If you view embracing the dark side as being evil, sure. If the dark side is meant to represent the authentic human emotions that we often repress, like fear or anger, then I disagree. It’s the denial and repression of these emotions within us that leads to people becoming evil. If people were to acknowledge their inner dark side and have a healthy relationship with it, then that is perhaps what balance means.
Throughout IX, Rey’s relationship with her powers and inner dark side is reflective of how the Jedi view emotions throughout the saga. Yoda and Obi-Wan warn our protagonists about the dangers of fear and anger, and how they will lead you down the path of the dark side. Even love and attachment is a danger to them, and their only form of compassion is rather non-personal. But if we’ve learned anything from this story, it’s that these views on emotions are wrong. Anakin fell to the dark side not because the Jedi were right to be afraid. He fell because he didn’t develop a healthy relationship with his emotions. He lacked any emotional support after he left his mother, and sought that out with Padmé, which he had to keep secret from the Jedi, because they deemed any form of emotional vulnerability as dangerous.
This is something that was unfortunately repeated with Ben. Like Leia said, “I should have never sent him away. That’s when we lost him.”
Throughout the Saga, Luke is arguably at his best when he doesn’t listen to his masters. It was compassion and love, as well as fear and anger, that allowed him to save his father.
In Rey’s case, I think you can draw a comparison to how women are often viewed as emotional, and how it can be a weakness. Rey views her emotions as her weakness, and thinks it is dangerous enough for her to live out her days in isolation, like Luke tried to do. What if the message of this story that our emotions can actually be our strength? That it is okay to be afraid, or to be angry, and that those emotions don’t make us bad people?

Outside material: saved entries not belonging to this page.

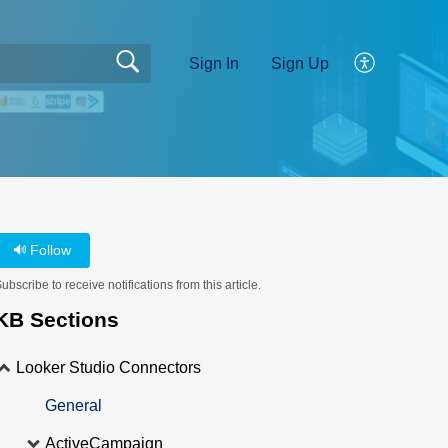
Sign In
Sign Up
Follow
ubscribe to receive notifications from this article.
KB Sections
Looker Studio Connectors
General
ActiveCampaign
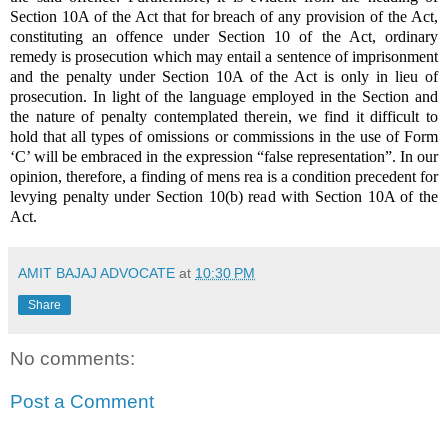
Section 10A of the Act that for breach of any provision of the Act,
constituting an offence under Section 10 of the Act, ordinary
remedy is prosecution which may entail a sentence of imprisonment
and the penalty under Section 10A of the Act is only in lieu of
prosecution. In light of the language employed in the Section and
the nature of penalty contemplated therein, we find it difficult to
hold that all types of omissions or commissions in the use of Form
‘C’ will be embraced in the expression “false representation”. In our
opinion, therefore, a finding of mens rea is a condition precedent for
levying penalty under Section 10(b) read with Section 10A of the
Act.
AMIT BAJAJ ADVOCATE
at
10:30 PM
Share
No comments:
Post a Comment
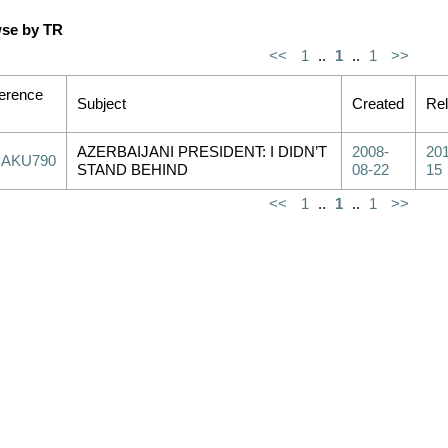
se by TR
<<
1
..
1
..
1
>>
erence
Subject
Created
Re
AZERBAIJANI PRESIDENT: I DIDN’T
2008-
201
BAKU790
STAND BEHIND
08-22
15
<<
1
..
1
..
1
>>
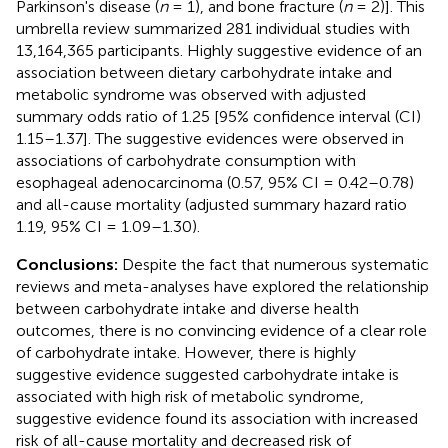
Parkinson's disease (
n
= 1), and bone fracture (
n
= 2)]. This
umbrella review summarized 281 individual studies with
13,164,365 participants. Highly suggestive evidence of an
association between dietary carbohydrate intake and
metabolic syndrome was observed with adjusted
summary odds ratio of 1.25 [95% confidence interval (CI)
1.15–1.37]. The suggestive evidences were observed in
associations of carbohydrate consumption with
esophageal adenocarcinoma (0.57, 95% CI = 0.42–0.78)
and all-cause mortality (adjusted summary hazard ratio
1.19, 95% CI = 1.09–1.30).
Conclusions:
Despite the fact that numerous systematic
reviews and meta-analyses have explored the relationship
between carbohydrate intake and diverse health
outcomes, there is no convincing evidence of a clear role
of carbohydrate intake. However, there is highly
suggestive evidence suggested carbohydrate intake is
associated with high risk of metabolic syndrome,
suggestive evidence found its association with increased
risk of all-cause mortality and decreased risk of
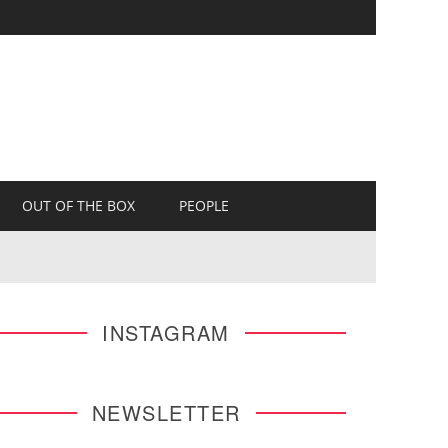
OUT OF THE BOX
PEOPLE
INSTAGRAM
NEWSLETTER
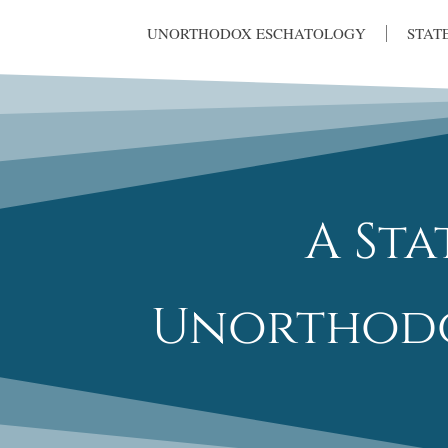
UNORTHODOX ESCHATOLOGY
STAT
A St
Unorthodo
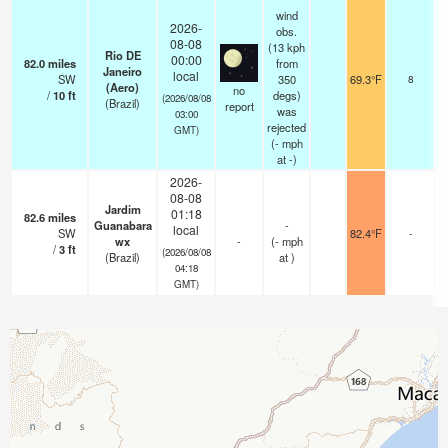
wind
2026-
obs.
08-08
(13 kph
Rio DE
00:00
82.0
miles
from
Janeiro
local
SW
350
69.3°F
8
(Aero)
no
/
10
ft
degs)
(2026/08/08
(Brazil)
report
was
03:00
rejected
GMT)
(
-
mph
at -)
2026-
08-08
Jardim
01:18
82.6
miles
Guanabara
-
local
SW
82.4°F
-
wx
-
(
-
mph
/
3
ft
(2026/08/08
(Brazil)
at )
04:18
GMT)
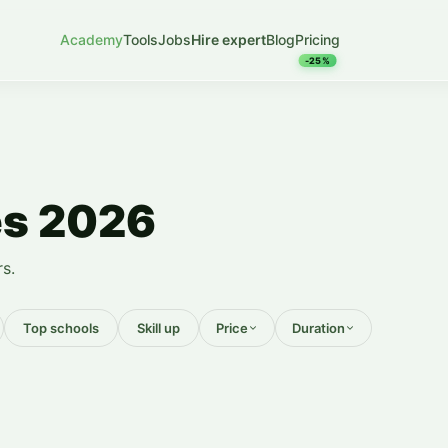
Academy
Tools
Jobs
Hire expert
Blog
Pricing
-25%
es 2026
s.
Top schools
Skill up
Price
Duration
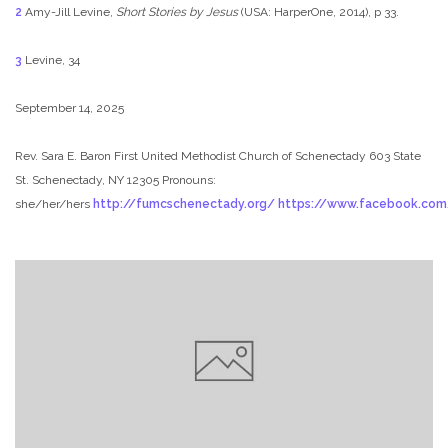
2
Amy-Jill Levine,
Short Stories by Jesus
(USA: HarperOne, 2014), p 33.
3
Levine, 34
September 14, 2025
Rev. Sara E. Baron
First United Methodist Church of Schenectady
603 State
St. Schenectady, NY 12305
Pronouns:
she/her/hers
http://fumcschenectady.org/
https://www.facebook.co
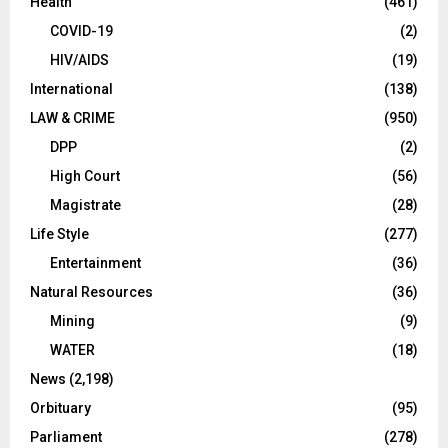
Health
(461)
COVID-19
(2)
HIV/AIDS
(19)
International
(138)
LAW & CRIME
(950)
DPP
(2)
High Court
(56)
Magistrate
(28)
Life Style
(277)
Entertainment
(36)
Natural Resources
(36)
Mining
(9)
WATER
(18)
News
(2,198)
Orbituary
(95)
Parliament
(278)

If these movies are, at their most pure form, meant to be for kids, maybe that is the healthy kind of lesson a story like Star Wars would want to teach them. That you shouldn’t view your anger or fear as gateways to evil that must be suppressed. Instead, you can learn to “master the mad you feel”.
If you’re adamant on viewing the Force simply as a fictional magic system which has rules that cannot be broken, fine. But maybe we should consider viewing the Force symbolic of something personal within us, that doesn’t boil down to “one side good, one side bad”.
Even if the way I’m suggesting it be done may not be the right way to do it, I do feel like this question of balance was the inevitable problem that needed to be addressed in this film. Right now, I don’t think the theatrical film gives such an answer, and without an answer I’m afraid this movie will still be totally void of any kind of saga-concluding message, regardless of how much you try and polish it.